We always consider the technicalities of infrastructure adoption, maintenance and utility reinforcement in our early drainage strategy design work ensuring our planning designs are non- abortive and provide a strong platform to prepare subsequent detailed design upon.
Surface Water Drainage Strategies
A surface water drainage strategy must demonstrate how a development site can manage surface water runoff onsite in a way which causes no greater flood risk to itself or the receiving catchment than the undeveloped site (the “greenfield site”).
In April 2015, Lead Local Flood Authorities (LLFA’s), were set up across the country tasked with managing and providing strategic direction to flooding issues. The LLFA are responsible for consenting drainage matters for development sites of 10 or more units or typically which generate 1000 sqm or more of impermeable area.
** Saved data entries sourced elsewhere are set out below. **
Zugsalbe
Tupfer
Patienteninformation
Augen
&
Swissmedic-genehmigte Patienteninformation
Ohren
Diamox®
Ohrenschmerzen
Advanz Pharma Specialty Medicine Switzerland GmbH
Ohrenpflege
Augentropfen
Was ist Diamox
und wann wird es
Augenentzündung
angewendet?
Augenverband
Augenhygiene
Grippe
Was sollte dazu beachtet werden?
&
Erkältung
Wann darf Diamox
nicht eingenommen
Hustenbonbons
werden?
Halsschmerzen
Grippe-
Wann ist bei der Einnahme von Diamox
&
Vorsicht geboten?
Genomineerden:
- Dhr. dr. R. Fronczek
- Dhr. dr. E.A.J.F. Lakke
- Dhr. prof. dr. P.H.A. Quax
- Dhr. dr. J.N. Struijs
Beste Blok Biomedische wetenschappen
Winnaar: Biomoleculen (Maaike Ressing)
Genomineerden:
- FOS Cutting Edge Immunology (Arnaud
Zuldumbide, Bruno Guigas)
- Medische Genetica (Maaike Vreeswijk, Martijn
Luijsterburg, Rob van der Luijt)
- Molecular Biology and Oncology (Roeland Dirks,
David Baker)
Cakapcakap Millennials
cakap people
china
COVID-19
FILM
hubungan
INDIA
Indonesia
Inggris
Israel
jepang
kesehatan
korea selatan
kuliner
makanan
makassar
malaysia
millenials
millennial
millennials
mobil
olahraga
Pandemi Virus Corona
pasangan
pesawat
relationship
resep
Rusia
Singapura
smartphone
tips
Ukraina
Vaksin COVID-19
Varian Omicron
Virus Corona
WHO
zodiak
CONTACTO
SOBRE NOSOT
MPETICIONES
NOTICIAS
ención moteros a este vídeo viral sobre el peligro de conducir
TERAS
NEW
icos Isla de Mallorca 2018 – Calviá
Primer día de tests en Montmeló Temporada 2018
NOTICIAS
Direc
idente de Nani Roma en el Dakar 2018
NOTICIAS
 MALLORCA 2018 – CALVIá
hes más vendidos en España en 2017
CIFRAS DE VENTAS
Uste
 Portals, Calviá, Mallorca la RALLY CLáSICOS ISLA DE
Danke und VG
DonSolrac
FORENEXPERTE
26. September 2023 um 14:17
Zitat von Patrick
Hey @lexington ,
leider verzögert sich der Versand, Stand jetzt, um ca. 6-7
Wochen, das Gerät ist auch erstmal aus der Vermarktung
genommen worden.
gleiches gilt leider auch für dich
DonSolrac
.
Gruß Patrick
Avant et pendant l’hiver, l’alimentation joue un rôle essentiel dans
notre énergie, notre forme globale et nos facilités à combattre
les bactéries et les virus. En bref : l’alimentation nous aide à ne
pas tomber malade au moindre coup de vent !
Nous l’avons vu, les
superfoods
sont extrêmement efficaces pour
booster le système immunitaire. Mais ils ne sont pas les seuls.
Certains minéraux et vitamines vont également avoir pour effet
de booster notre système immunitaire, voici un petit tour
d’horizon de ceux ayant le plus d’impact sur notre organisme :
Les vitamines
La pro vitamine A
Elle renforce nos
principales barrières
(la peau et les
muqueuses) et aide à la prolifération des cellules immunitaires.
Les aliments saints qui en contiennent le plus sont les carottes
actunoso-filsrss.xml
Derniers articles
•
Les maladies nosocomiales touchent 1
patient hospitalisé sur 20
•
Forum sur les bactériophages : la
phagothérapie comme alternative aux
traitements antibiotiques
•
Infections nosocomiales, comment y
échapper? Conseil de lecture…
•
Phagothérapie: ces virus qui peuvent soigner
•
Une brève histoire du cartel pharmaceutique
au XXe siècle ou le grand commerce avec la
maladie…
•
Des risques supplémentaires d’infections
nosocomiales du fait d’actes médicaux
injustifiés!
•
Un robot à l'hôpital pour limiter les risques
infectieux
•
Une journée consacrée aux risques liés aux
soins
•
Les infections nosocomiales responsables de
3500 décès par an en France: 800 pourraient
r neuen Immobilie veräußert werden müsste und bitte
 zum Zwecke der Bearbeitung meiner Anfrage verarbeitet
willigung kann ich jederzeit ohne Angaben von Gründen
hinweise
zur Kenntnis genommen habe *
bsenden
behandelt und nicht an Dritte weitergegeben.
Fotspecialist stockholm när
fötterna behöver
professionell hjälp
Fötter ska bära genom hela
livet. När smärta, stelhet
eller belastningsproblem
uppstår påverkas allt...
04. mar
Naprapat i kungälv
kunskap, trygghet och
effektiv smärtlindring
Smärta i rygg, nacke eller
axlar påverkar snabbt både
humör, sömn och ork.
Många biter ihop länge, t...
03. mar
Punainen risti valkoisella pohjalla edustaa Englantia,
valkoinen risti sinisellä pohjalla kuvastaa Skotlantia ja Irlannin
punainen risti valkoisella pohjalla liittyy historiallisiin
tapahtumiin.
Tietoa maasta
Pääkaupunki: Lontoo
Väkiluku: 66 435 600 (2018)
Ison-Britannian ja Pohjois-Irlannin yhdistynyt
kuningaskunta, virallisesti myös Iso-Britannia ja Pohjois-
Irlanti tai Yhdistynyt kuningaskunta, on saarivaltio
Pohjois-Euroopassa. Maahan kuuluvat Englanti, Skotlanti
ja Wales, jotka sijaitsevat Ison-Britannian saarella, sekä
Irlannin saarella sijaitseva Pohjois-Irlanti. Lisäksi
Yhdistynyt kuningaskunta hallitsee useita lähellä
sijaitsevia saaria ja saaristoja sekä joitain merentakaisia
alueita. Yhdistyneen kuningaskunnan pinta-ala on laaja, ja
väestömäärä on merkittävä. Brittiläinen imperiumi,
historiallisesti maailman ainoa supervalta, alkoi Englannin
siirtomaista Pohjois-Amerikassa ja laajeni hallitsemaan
As part of providing evidence to the LLFA a development can suitably mitigate flood risk, a drainage strategy must be prepared at the planning stage.
Under current planning guidance in England, Sustainable Urban Drainage Systems (SuDS) must be used for new developments opposed to traditional drainage systems incorporating pipes and closed storage system, unless it is inappropriate to do so.
Foul Water Drainage Strategies
A foul water drainage strategy must demonstrate how foul water effluent can satisfactorily be conveyed to either a public sewer or stored and treated offline.
Under Environment Agency guidance, a connection to the public sewer should always be the priority unless it can be demonstrated it would be unreasonable on cost or technical grounds to do so.
Typically, a foul water drainage strategy will identify how much effluent a development site will create, the preferred point of connection to the public sewer, whether there is capacity for this effluent at the point of connection and how effluent can be conveyed to the point of connection (can it gravitate or would it require pumping?)